By: Qian Xiao, Rashmi Sinha, Barry I Graubard, Neal D Freedman
Coffee may have hepatoprotective effects and higher coffee consumption has been associated inversely with levels of liver enzymatic markers. However, it is unclear whether decaffeinated coffee is also associated with liver enzymes. The study population included 27,793 participants, age 20 or older, in the U.S. National Health and Nutrition Examination Survey (1999-2010). Coffee intake was evaluated by 24-hour dietary recall.
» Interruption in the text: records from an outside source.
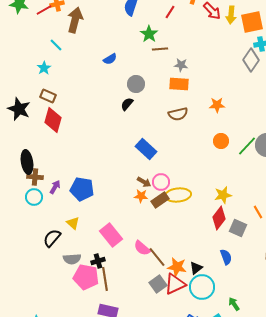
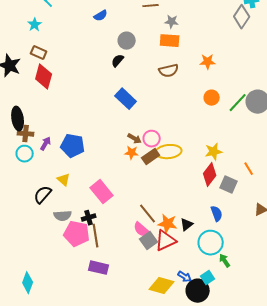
blue rectangle: (146, 149) -> (126, 99), moved
pink semicircle: (142, 248) -> (142, 230), moved
cyan circle: (202, 287) -> (211, 243), moved

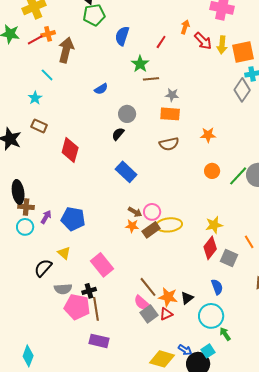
red diamond: (44, 77) -> (70, 150), moved
red triangle: (166, 241) -> (166, 314), size x0.6

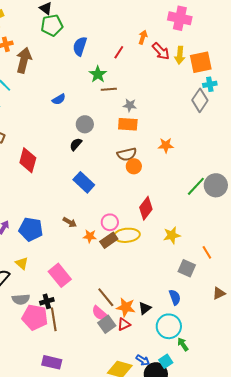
orange circle: (212, 171) -> (134, 166), moved
brown arrow: (135, 212) -> (70, 222), moved
red diamond: (210, 248) -> (146, 208), moved
purple rectangle: (99, 341) -> (52, 362), moved

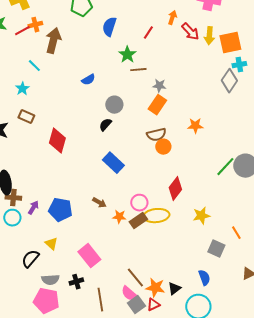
orange rectangle: (128, 124) -> (157, 105), turned -60
pink pentagon: (35, 317) -> (46, 301), moved
brown line: (54, 319) -> (100, 300), moved

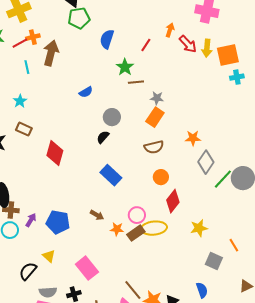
cyan line: (34, 66) -> (27, 67), moved, turned 32
gray diamond: (229, 81) -> (206, 162), moved
orange circle: (163, 147) -> (161, 177), moved

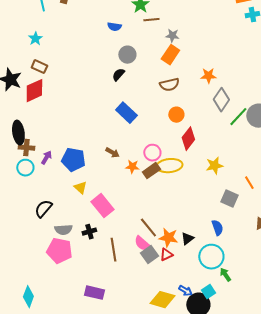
blue semicircle: (86, 92) -> (114, 27), moved, turned 40
red diamond: (55, 153) -> (34, 91), moved, turned 50
yellow triangle: (49, 256) -> (80, 188), moved

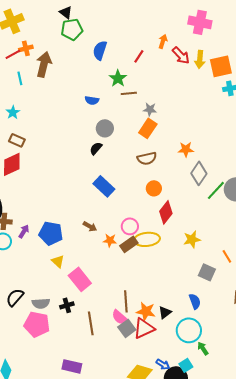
black semicircle: (43, 209) -> (15, 297), moved
brown line: (148, 228) -> (126, 301), turned 35
red triangle: (166, 255) -> (144, 328), size x1.6

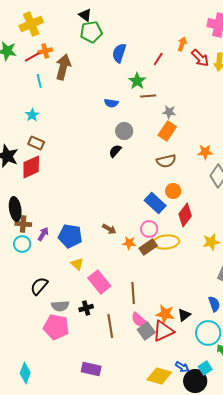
blue rectangle: (104, 186) -> (155, 203), moved
black semicircle: (15, 297) -> (39, 286), moved
brown line: (126, 301) -> (133, 293), moved

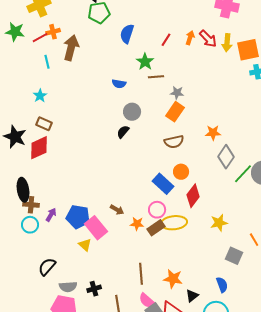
orange arrow: (182, 44) -> (190, 38), moved
pink rectangle: (99, 282) -> (96, 228), moved
orange star: (165, 314) -> (173, 279), moved

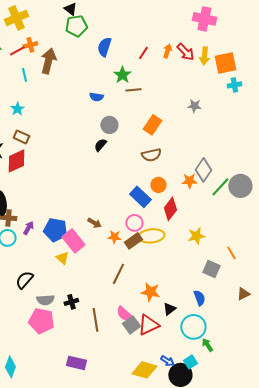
gray star: (177, 93) -> (194, 106), moved
orange star: (213, 133) -> (189, 181), moved
brown line: (141, 274) -> (118, 274), moved, turned 30

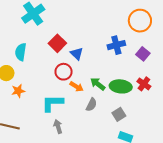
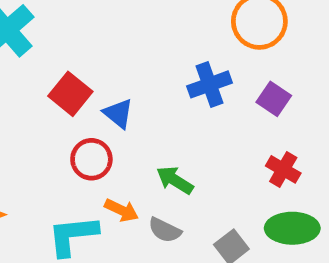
green ellipse: (121, 86) -> (292, 228), moved
orange arrow: (77, 87) -> (122, 210), moved
gray semicircle: (91, 105) -> (165, 230), turned 96

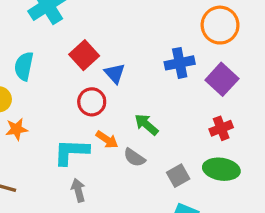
purple square: (274, 99) -> (222, 79), size x1.4
red cross: (283, 169) -> (221, 128), turned 30

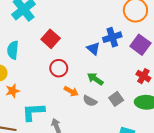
blue triangle: (115, 73) -> (93, 49), moved
red cross: (221, 128) -> (143, 76), turned -32
cyan L-shape: (71, 152) -> (33, 112), moved
gray square: (178, 176) -> (116, 99), moved

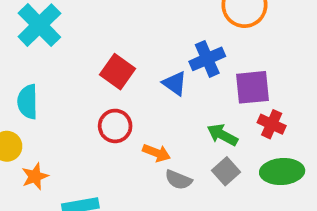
red square: (51, 39) -> (118, 72), moved
purple square: (140, 45) -> (253, 87), moved, turned -36
green arrow: (95, 79) -> (222, 135), moved
orange arrow: (71, 91) -> (156, 153), moved

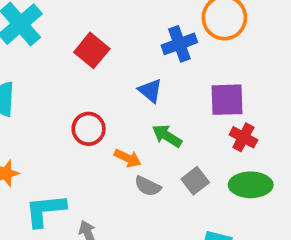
blue cross: (207, 59) -> (179, 44), moved
red square: (118, 72) -> (92, 50), moved
green arrow: (222, 135) -> (167, 136), moved

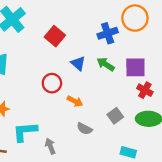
blue triangle: (150, 91) -> (78, 63), moved
green arrow: (167, 136) -> (106, 64), moved
gray semicircle: (148, 186) -> (84, 129), moved

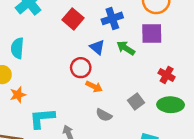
blue cross: (108, 33) -> (112, 18), moved
purple square: (135, 67) -> (152, 33), moved
red circle: (52, 83) -> (81, 68), moved

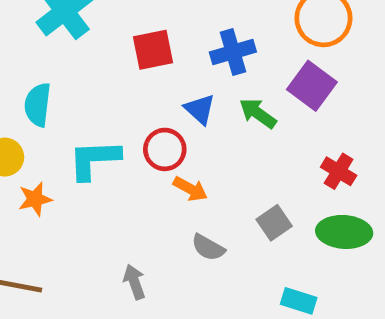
red square: (73, 19) -> (153, 50), turned 36
purple square: (152, 33) -> (312, 86), turned 35
cyan L-shape: (42, 118) -> (94, 160), moved

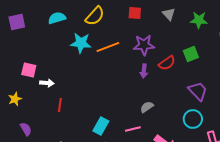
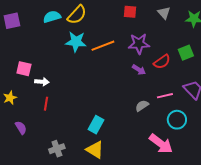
yellow semicircle: (95, 16) -> (77, 15), moved
purple arrow: (144, 71) -> (139, 70), turned -64
red line: (60, 105) -> (46, 104), moved
cyan circle: (193, 119) -> (177, 120), moved
pink line: (133, 129) -> (165, 96), moved

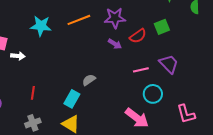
cyan star: (76, 42) -> (41, 26), moved
red line: (46, 104) -> (33, 93), moved
gray semicircle: (142, 106) -> (89, 80), moved

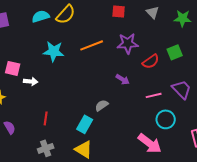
purple arrow: (115, 44) -> (123, 79), moved

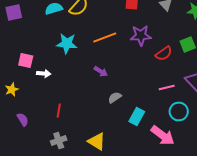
purple arrow: (123, 79) -> (101, 72), moved
cyan rectangle: (85, 124) -> (137, 116), moved

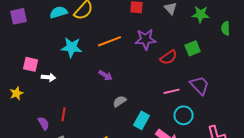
purple semicircle: (23, 120) -> (44, 123), moved

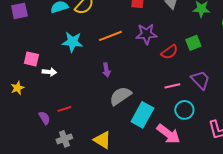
purple arrow: (106, 75) -> (106, 70), turned 48
gray semicircle: (120, 101) -> (120, 96), size x1.6
red line: (64, 114) -> (64, 109), turned 64
cyan rectangle: (142, 120) -> (142, 115), size x1.4

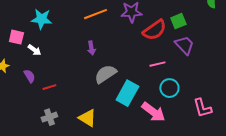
cyan star: (72, 42) -> (41, 19), moved
red semicircle: (169, 52) -> (154, 30), size x1.4
white arrow: (49, 72) -> (34, 50), turned 32
purple trapezoid: (200, 80) -> (184, 45), moved
purple semicircle: (44, 118) -> (29, 76), moved

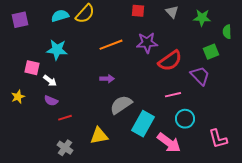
green square: (178, 21) -> (211, 52), moved
purple arrow: (91, 48) -> (107, 79), turned -80
purple semicircle: (29, 76) -> (51, 101), moved, turned 144
gray cross: (49, 117) -> (65, 148), turned -35
yellow triangle: (87, 118) -> (99, 136), moved, turned -42

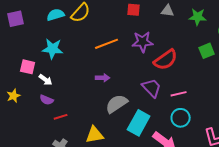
gray triangle: (172, 12) -> (168, 11), turned -40
purple trapezoid: (200, 76) -> (152, 88), moved
pink line: (173, 95) -> (179, 94), moved

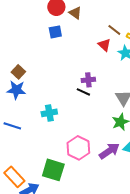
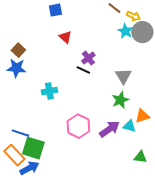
red triangle: (104, 45) -> (65, 37), moved
purple cross: (88, 80) -> (88, 58), turned -32
blue line: (12, 126) -> (20, 133), moved
green square: (53, 170) -> (33, 148), moved

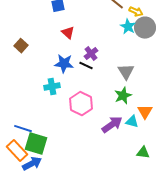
blue star: (16, 68) -> (64, 64), moved
orange triangle: (142, 116) -> (145, 112), turned -42
pink hexagon: (78, 126) -> (81, 104), moved

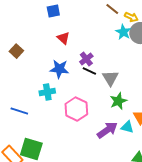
black line: (86, 66) -> (89, 71), moved
gray triangle: (126, 72) -> (110, 78), moved
blue line: (23, 129) -> (19, 111), moved

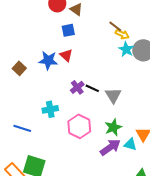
blue square: (53, 11) -> (68, 30), moved
yellow arrow: (131, 17) -> (122, 34), moved
purple cross: (86, 59) -> (77, 87), moved
blue star: (59, 69) -> (48, 60), moved
green star: (118, 101) -> (113, 127), moved

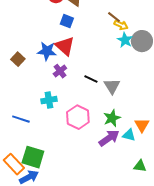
blue square: (68, 30) -> (67, 21), turned 32
red triangle: (66, 55) -> (65, 46), size x1.5
purple cross: (77, 87) -> (60, 71), moved

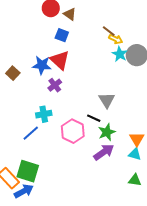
black line: (91, 79) -> (94, 118), moved
blue line: (21, 119) -> (31, 133), moved, turned -60
cyan triangle: (129, 135) -> (135, 154), moved

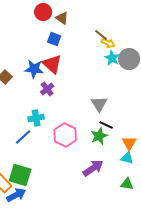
black line: (94, 118) -> (106, 125), moved
purple arrow: (104, 152) -> (93, 168), moved

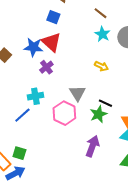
yellow arrow: (108, 43) -> (101, 66), moved
cyan star: (112, 58) -> (102, 34), moved
gray triangle: (99, 104) -> (77, 93), moved
purple arrow: (93, 168) -> (92, 146), turned -35
green square: (20, 175) -> (19, 153), size x0.6

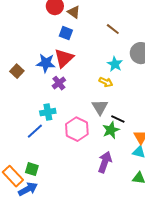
cyan star: (102, 34) -> (115, 64), moved
red triangle: (51, 42) -> (64, 58), turned 35
yellow arrow: (101, 66) -> (106, 82), moved
gray triangle: (77, 93) -> (100, 107), moved

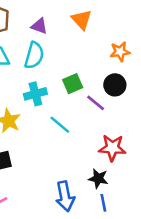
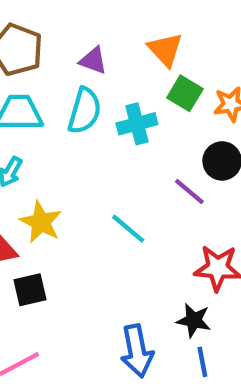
green square: (73, 84) -> (185, 93), moved, turned -36
cyan cross: (35, 94) -> (137, 124), moved

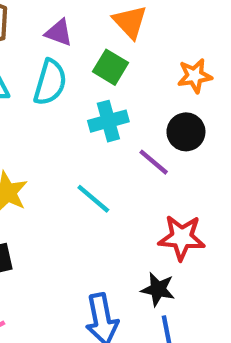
green square: (185, 93) -> (111, 67), moved
cyan cross: (137, 124) -> (108, 121), moved

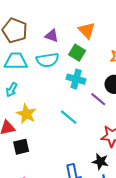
cyan semicircle: (50, 82) -> (48, 60), turned 65
cyan cross: (108, 121) -> (76, 79), turned 30

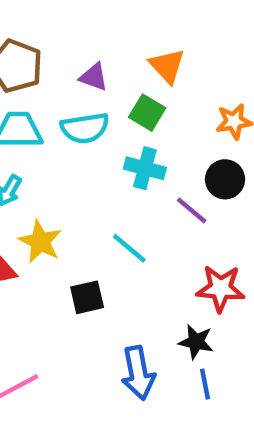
black square: (21, 147) -> (87, 297), moved

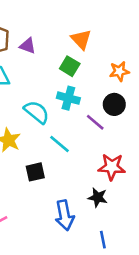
purple triangle: (94, 77) -> (28, 46), moved
cyan semicircle: (85, 128) -> (37, 112), moved, turned -132
blue line: (205, 384) -> (103, 240), moved

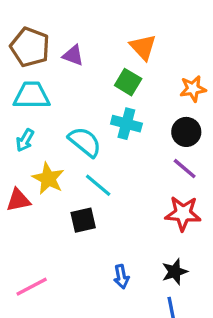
purple line: (95, 122) -> (185, 169), moved
cyan line: (59, 144) -> (98, 185), moved
black star: (98, 197) -> (175, 272), moved, turned -30
blue arrow: (65, 215) -> (121, 277), size x0.6

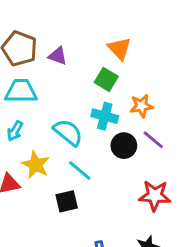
orange star: (193, 89) -> (142, 106), moved
black circle: (186, 132) -> (124, 146), moved
purple line: (185, 169) -> (153, 140), moved

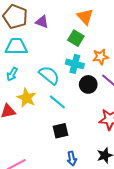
black square: (67, 201) -> (60, 131), moved

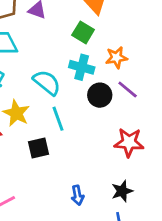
cyan line: (57, 102) -> (58, 119), turned 30
black square: (60, 131) -> (39, 148), moved

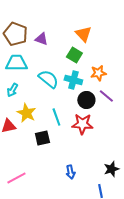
cyan semicircle: (47, 83) -> (48, 79), moved
red star: (129, 142) -> (82, 124), moved
black star: (122, 191) -> (111, 169), moved

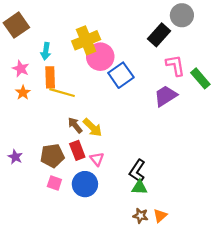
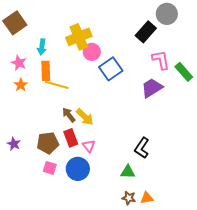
pink circle: (100, 57) -> (92, 52), size x0.7
black L-shape: (137, 171) -> (142, 148), moved
orange triangle: (160, 216) -> (147, 198), turned 32

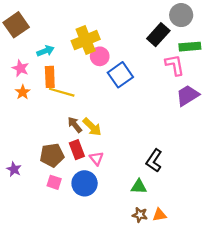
cyan arrow: (42, 47) -> (45, 51), turned -119
green rectangle: (184, 72) -> (190, 47), moved, turned -54
purple trapezoid: (152, 88) -> (188, 95), moved
purple star: (14, 144) -> (14, 169), moved

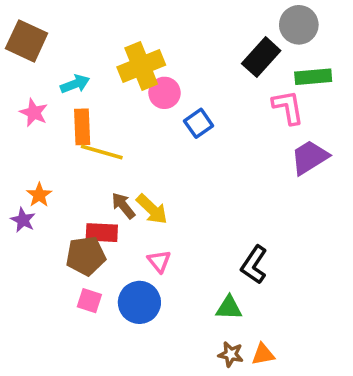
brown square: (16, 25) -> (27, 41), turned -30
blue square: (120, 75) -> (199, 123), size x0.7
orange star: (23, 92) -> (39, 195), moved
red rectangle: (77, 150) -> (102, 233), moved, turned -66
purple star: (14, 169) -> (23, 220), moved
Serum levels of alanine aminotransferase (ALT), aspartate aminotransferase (AST), alkaline phosphatase (ALP), and gamma-glutamyl transaminase (GGT) were measured. We examined the relationship between coffee intake and enzymatic levels using weighted multiple variable logistic (abnormally elevated levels of enzymes) and linear regression (continuous enzymatic levels). Total coffee consumption was inversely associated with abnormal levels of all four liver enzymes and continuous levels of AST, ALP, and GGT. Compared to those reporting no coffee consumption, participants reporting ≥ 3 cups per day had an odds ratio (OR; 95% confidence interval [CI]) of 0.75 (0.63, 0.89), 0.82 (0.68, 0.98), 0.73 (0.55, 0.95), and 0.69 (0.57, 0.83) for abnormal levels of ALT, AST, ALP, and GGT, respectively. Similar inverse associations were found with decaffeinated coffee intake and abnormal levels of ALT (OR (≥ 2 vs 0 cup/d): 0.62 [0.41, 0.94]), AST (0.74 [0.49, 1.11]), and GGT (0.70 [0.49-1.00]).
Conclusion: Higher intakes of coffee, regardless of its caffeine content, were associated with lower levels of liver enzymes.